Abschlag für Familienunternehmen
Für im Auge des Gesetzgebers typische Familienunternehmen wird ein Sonderabschlag auf das zu versteuernde begünstigte Vermögen von bis zu 30 Prozent gewährt, wenn bestimmte gesellschaftsvertragliche Restriktionen, wie etwa eine Entnahmebeschränkung, die Vinkulierung oder eine Abfindungsbeschränkung zwei Jahre vor und 20 Jahre nach der Übertragung, eingehalten werden. Kommt der Erbfall ungeplant, also bevor die zwei Jahre abgelaufen sind, entfällt die Möglichkeit des Sonderabschlags vollständig, ohne dass darauf Rücksicht genommen wird, aus welchem Grund der Todesfall eingetreten ist.

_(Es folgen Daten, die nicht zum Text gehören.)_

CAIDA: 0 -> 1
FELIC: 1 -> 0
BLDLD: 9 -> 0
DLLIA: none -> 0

Testamentarische Reinvestitionsklausel
Wird schädliches, steuerpflichtiges Verwaltungsvermögen aufgrund eines vom Erblasser vorgefassten Plans innerhalb von zwei Jahren nach dem Tod in begünstigtes Produktivvermögen investiert, entfällt die Zurechnung zum Verwaltungsvermögen und die Steuerlast sinkt. Voraussetzung ist also ein vorgefasster Plan des Erblassers. Gerade in Krisenzeiten, in denen das Tagesgeschäft verstärkte Aufmerksamkeit erfordert, treten solche Vorsorgemaßnahmen in den Hintergrund. Erfolgt die Investition dann aber ohne den nachweisbaren vorgefassten Plan, geht der Effekt dieser Steuervergünstigung verloren.

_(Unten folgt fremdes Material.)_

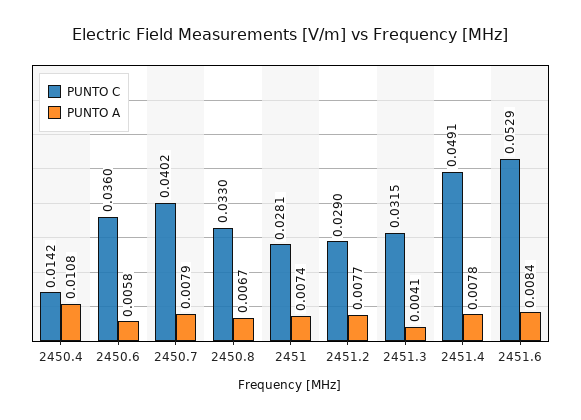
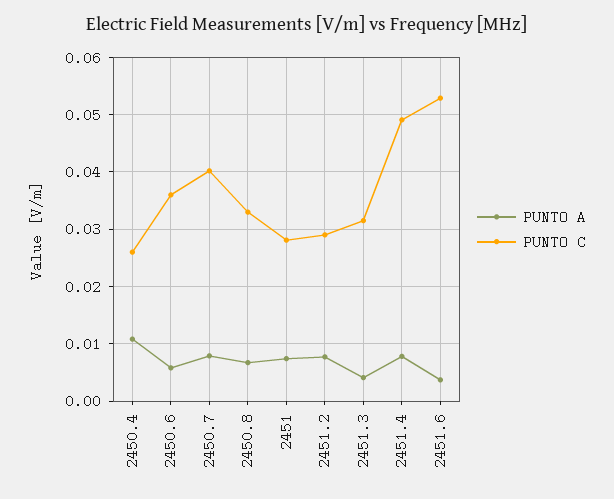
PUNTO C, 2450.4: 0.0142 -> 0.026
PUNTO A, 2451.6: 0.0084 -> 0.004

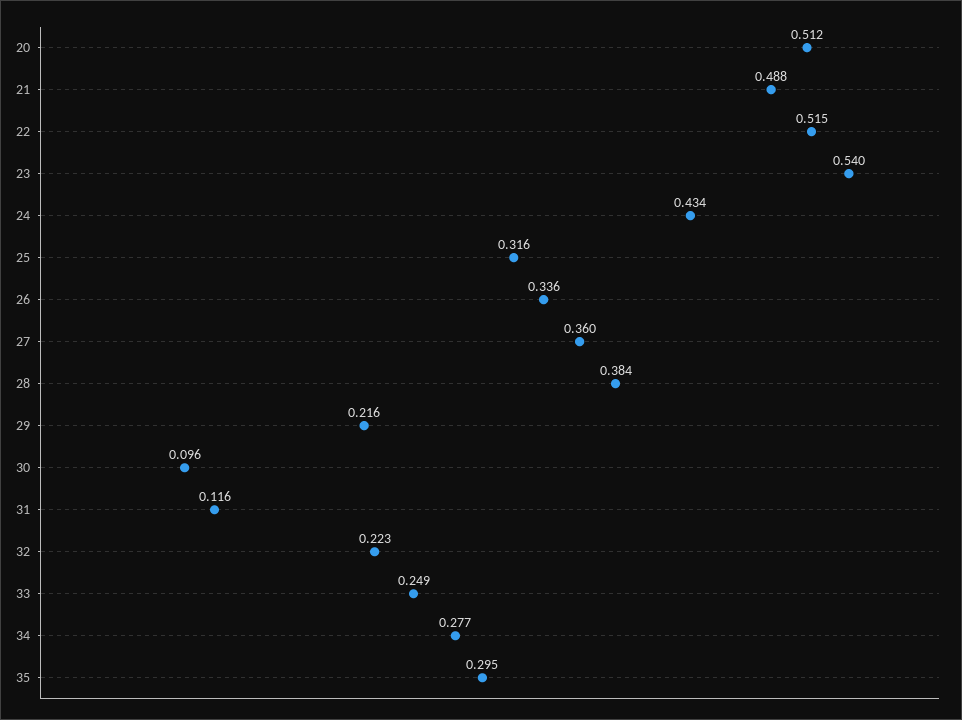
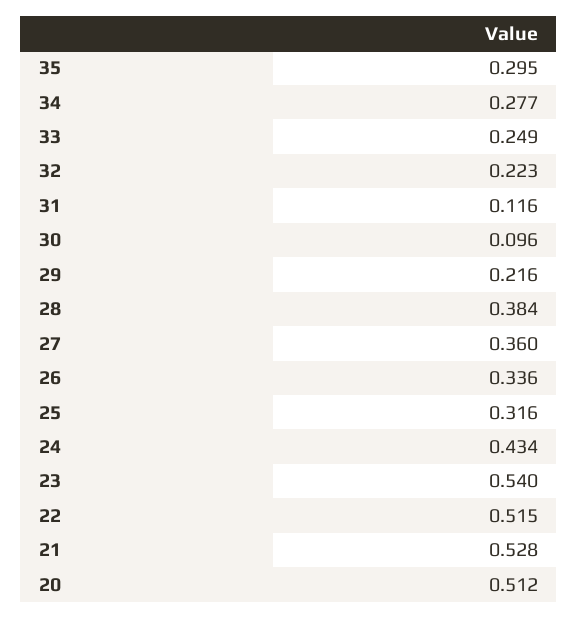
21: 0.488 -> 0.528

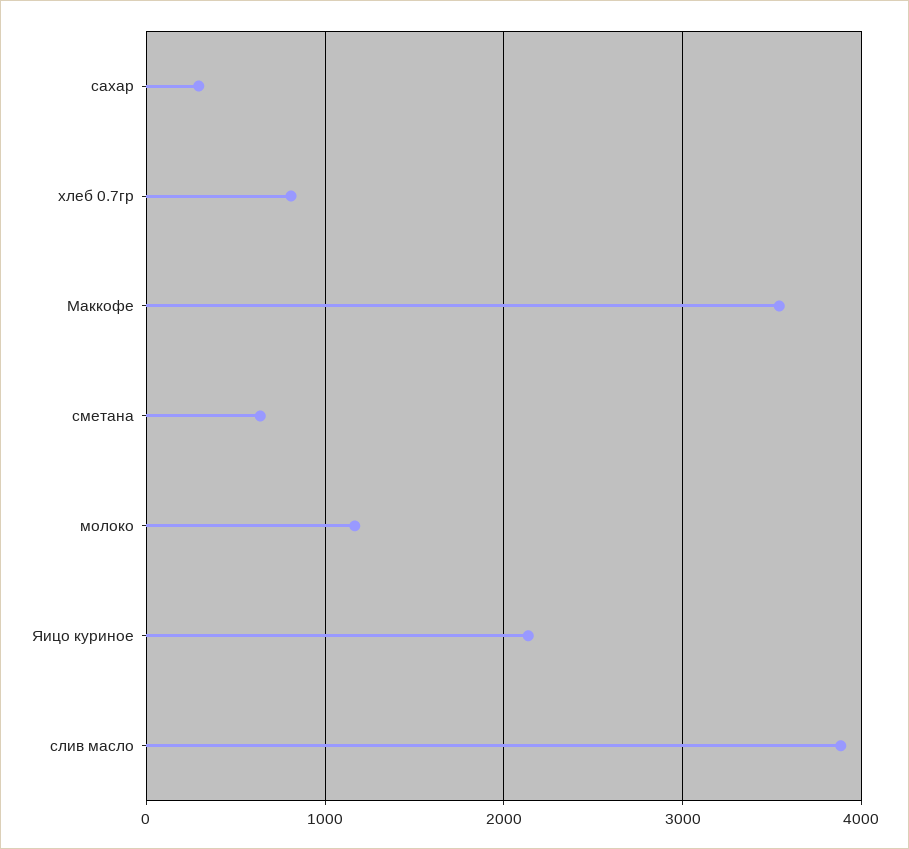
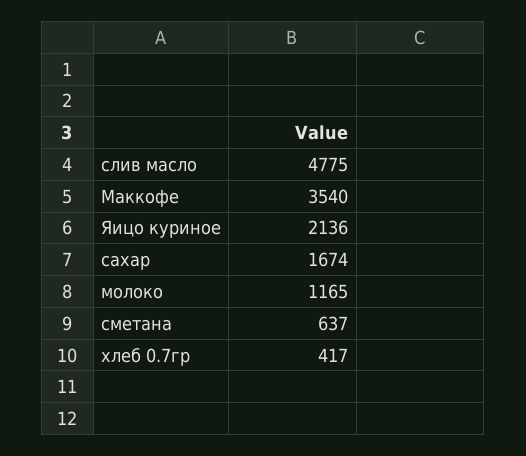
сахар: 300 -> 1674
хлеб 0.7гр: 800 -> 417
слив масло: 3900 -> 4775

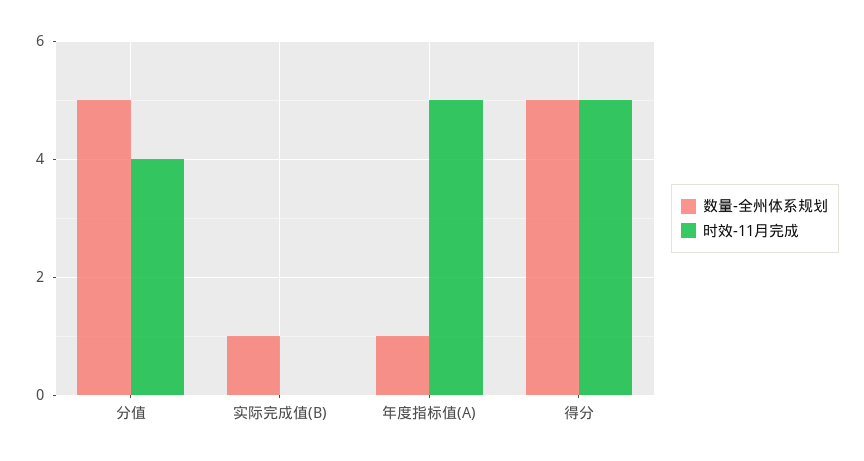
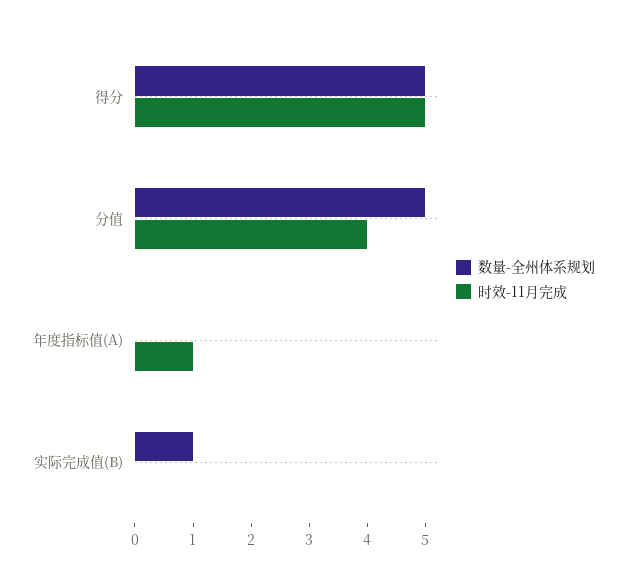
数量-全州体系规划, 年度指标值(A): 1 -> 0
时效-11月完成, 年度指标值(A): 5 -> 1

Verlust von Widerrufs- und Rückforderungsrechten
Widerrufs- und Rückforderungsrechte sind Standardklauseln in Verträgen bei einer Unternehmensübertragung. Sie sichern dem Übertragenden die Möglichkeit, bei Eintritt bestimmter Umstände die Schenkung rückabzuwickeln. Sinnvoll ist stets eine Steuerklausel, also eine Rückabwicklungsmöglichkeit bei ungeplanter Steuerbelastung, etwa bei Verwirklichung von Nachsteuertatbeständen. Stammen diese Rückforderungsklauseln aus Zeiten, in denen die Krise nicht in den Köpfen der Gestalter war, ist zu befürchten, dass diese Rückforderungsrechte nicht vererblich und nicht übertragbar ausgestaltet sind. Im Krisenfall, also im Falle eines ungeplanten Ausfalls des Schenkers, geht damit die Chance zur Rückabwicklung verloren.
Fazit
Dabei stellt die Ausübung eines Rückforderungsrechts eine gute Handlungsmöglichkeit dar, wenn sich die erbschaft- und schenkungsteuerlichen Folgen der Krise verwirklicht haben. Es ist also Sorge dafür zu tragen, dass diese Rechte krisenfest ausgestaltet sind und nicht die Rückabwicklung aufgrund der Störung der Geschäftsgrundlage in Betracht gezogen werden muss. Darüber hinaus bleibt die Hoffnung, dass eine Stundung nach § 222 Abgabenordnung (AO) oder ein Billigkeitserlass nach §§ 163, 227 AO gewährt wird, wenn anderenfalls das Unternehmen die Krise nicht überlebt.